It seems to be a incompatible dtype error and my .hic file was produced by juicer1.6, I didn't think this file had a confused format. So how did this error happen? And What can I do to change its format to adapt the sofeware? Thank you very much!

tariks commented 10 months ago

Thank you for reporting this.

Based on the error message and traceback, my first guess for the source of this issue is that it is caused by differences in sklearn versions. My second guess is that something is causing the Tree setstate input to become malformed. My third guess is common python environment issues such as using the appropriate binary for your machine -- M1 macbook users know this pain.

In any case, the input expected by Tree's setstate is a dict with three keys: names, formats, and itemsize. What it got definitely looks like it came from a tree, but looks like a list of sets, not a dict.

I hope @XiaoTaoWang can think of a simple solution. I will take a look through recent changelogs related to pickle/sklearn if I get the time for it.
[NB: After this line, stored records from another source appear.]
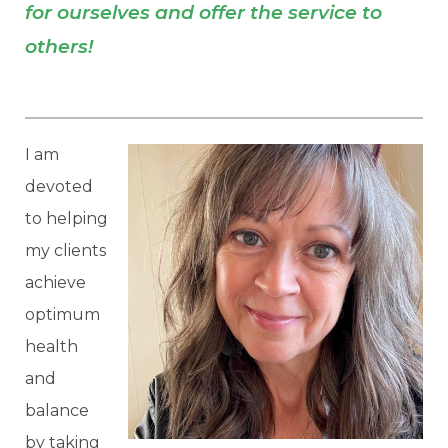
for ourselves and offer the service to
others!
I am
devoted
to helping
my clients
achieve
optimum
health
and
balance
by taking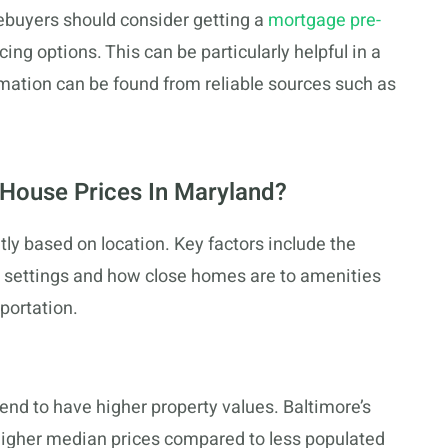
buyers should consider getting a
mortgage pre-
ing options. This can be particularly helpful in a
ation can be found from reliable sources such as
House Prices In Maryland?
tly based on location. Key factors include the
 settings and how close homes are to amenities
portation.
tend to have higher property values. Baltimore’s
s higher median prices compared to less populated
But no promises.

Best next steps:

Thanks again

dwbl101 commented 10 months ago

Thanks for your considerable solutions! Here are my information of running conda list:

I installed peakachu by conda and I have been using the server based on linux, which was managed by slurm system. As you said, I am considering that maybe the python environment caused this problem and I will also create a new environment to try again. Thank you for your thoughtful consideration again!
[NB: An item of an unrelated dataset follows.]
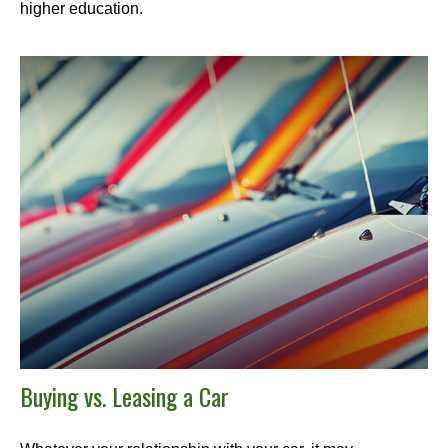
higher education.
Buying vs. Leasing a Car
tariks commented 10 months ago

No problem :)

Your output shows installs from several channels -- pypi, anaconda, etc. While conflicts between pip and conda are better managed now in the past, conda's dep management still gets confused sometimes. Usually something happens like this:

I make a conda env. I pip install something. pip upgrades matplotlib or whatever. conda gets confused. turns out something installed by conda breaks if matplotlib updates. Not sure if this is really what happens, but close enough.

The other issue is anaconda's default channel does not always have architecture-specific binaries for a package. The preferred channel is conda-forge, which is better maintained and more reliable. Your channel priority should be conda-forge > bioconda > default.

miniconda-forge on github explains things more. I like mamba / micromamba, but editing your regular miniconda config should work just as well.

To avoid most python env gotchas, take this advice: build your conda env all in one go, as in, specify all the libraries you need at creation time. Their dependencies will all get resolved together. Ideally, you never modify the env. If you need to install something new, prefer conda install over pip. If you pip install something, then use only pip after that.

We'll try this first and look for another solution if not resolved.

Good luck!

tariks commented 10 months ago

checking in, were you able to get things working?